**Assigned task**
Could the records below be restated word for word, without a single picture?
** Dataset extract follows **
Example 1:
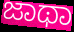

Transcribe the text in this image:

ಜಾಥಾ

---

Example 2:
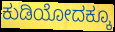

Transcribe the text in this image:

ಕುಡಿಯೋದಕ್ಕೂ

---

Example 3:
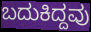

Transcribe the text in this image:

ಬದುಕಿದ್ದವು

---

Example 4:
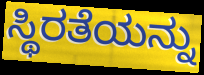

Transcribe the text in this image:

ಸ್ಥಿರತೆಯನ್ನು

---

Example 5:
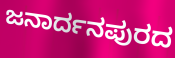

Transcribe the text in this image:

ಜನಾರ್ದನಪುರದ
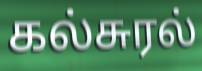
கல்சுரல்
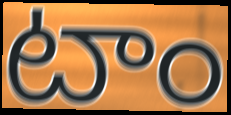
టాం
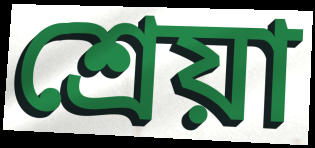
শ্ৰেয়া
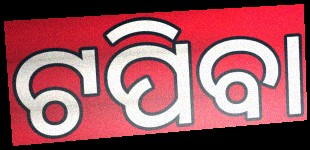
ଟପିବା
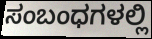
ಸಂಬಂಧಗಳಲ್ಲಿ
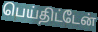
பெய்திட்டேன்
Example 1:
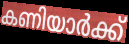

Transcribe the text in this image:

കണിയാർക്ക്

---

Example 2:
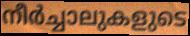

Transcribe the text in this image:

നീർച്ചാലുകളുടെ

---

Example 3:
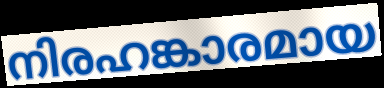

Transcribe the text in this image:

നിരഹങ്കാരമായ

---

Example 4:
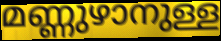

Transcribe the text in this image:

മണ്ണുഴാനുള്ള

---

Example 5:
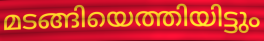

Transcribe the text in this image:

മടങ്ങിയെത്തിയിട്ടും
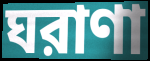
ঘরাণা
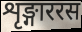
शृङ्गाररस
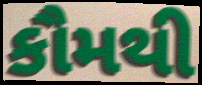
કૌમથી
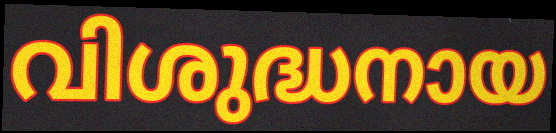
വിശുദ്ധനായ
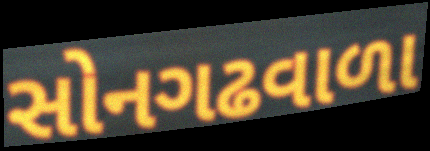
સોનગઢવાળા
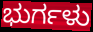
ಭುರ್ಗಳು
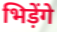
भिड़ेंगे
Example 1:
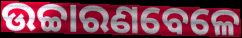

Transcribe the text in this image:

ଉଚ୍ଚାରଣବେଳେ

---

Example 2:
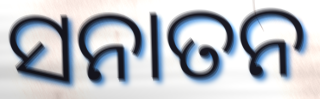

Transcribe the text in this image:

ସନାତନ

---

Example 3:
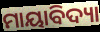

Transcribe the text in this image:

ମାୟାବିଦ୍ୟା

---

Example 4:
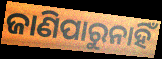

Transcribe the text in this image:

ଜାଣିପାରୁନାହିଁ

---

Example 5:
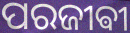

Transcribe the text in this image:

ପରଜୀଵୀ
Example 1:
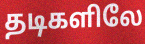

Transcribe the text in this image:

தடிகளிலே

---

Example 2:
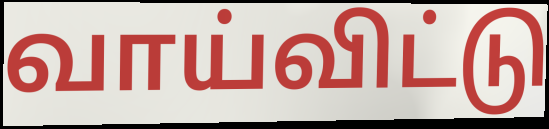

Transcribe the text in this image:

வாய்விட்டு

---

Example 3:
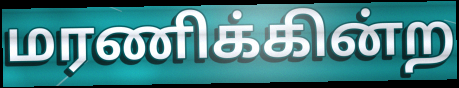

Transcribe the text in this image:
** End of Dataset extract **
**Written answer**
Example 1:

Transcribe the text in this image:

ಜಾಥಾ

---

Example 2:

Transcribe the text in this image:

ಕುಡಿಯೋದಕ್ಕೂ

---

Example 3:

Transcribe the text in this image:

ಬದುಕಿದ್ದವು

---

Example 4:

Transcribe the text in this image:

ಸ್ಥಿರತೆಯನ್ನು

---

Example 5:

Transcribe the text in this image:

ಜನಾರ್ದನಪುರದ
கல்சுரல்
టాం
শ্ৰেয়া
ଟପିବା
ಸಂಬಂಧಗಳಲ್ಲಿ
பெய்திட்டேன்
Example 1:

Transcribe the text in this image:

കണിയാർക്ക്

---

Example 2:

Transcribe the text in this image:

നീർച്ചാലുകളുടെ

---

Example 3:

Transcribe the text in this image:

നിരഹങ്കാരമായ

---

Example 4:

Transcribe the text in this image:

മണ്ണുഴാനുള്ള

---

Example 5:

Transcribe the text in this image:

മടങ്ങിയെത്തിയിട്ടും
ঘরাণা
शृङ्गाररस
કૌમથી
വിശുദ്ധനായ
સોનગઢવાળા
ಭುರ್ಗಳು
भिड़ेंगे
Example 1:

Transcribe the text in this image:

ଉଚ୍ଚାରଣବେଳେ

---

Example 2:

Transcribe the text in this image:

ସନାତନ

---

Example 3:

Transcribe the text in this image:

ମାୟାବିଦ୍ୟା

---

Example 4:

Transcribe the text in this image:

ଜାଣିପାରୁନାହିଁ

---

Example 5:

Transcribe the text in this image:

ପରଜୀଵୀ
Example 1:

Transcribe the text in this image:

தடிகளிலே

---

Example 2:

Transcribe the text in this image:

வாய்விட்டு

---

Example 3:

Transcribe the text in this image:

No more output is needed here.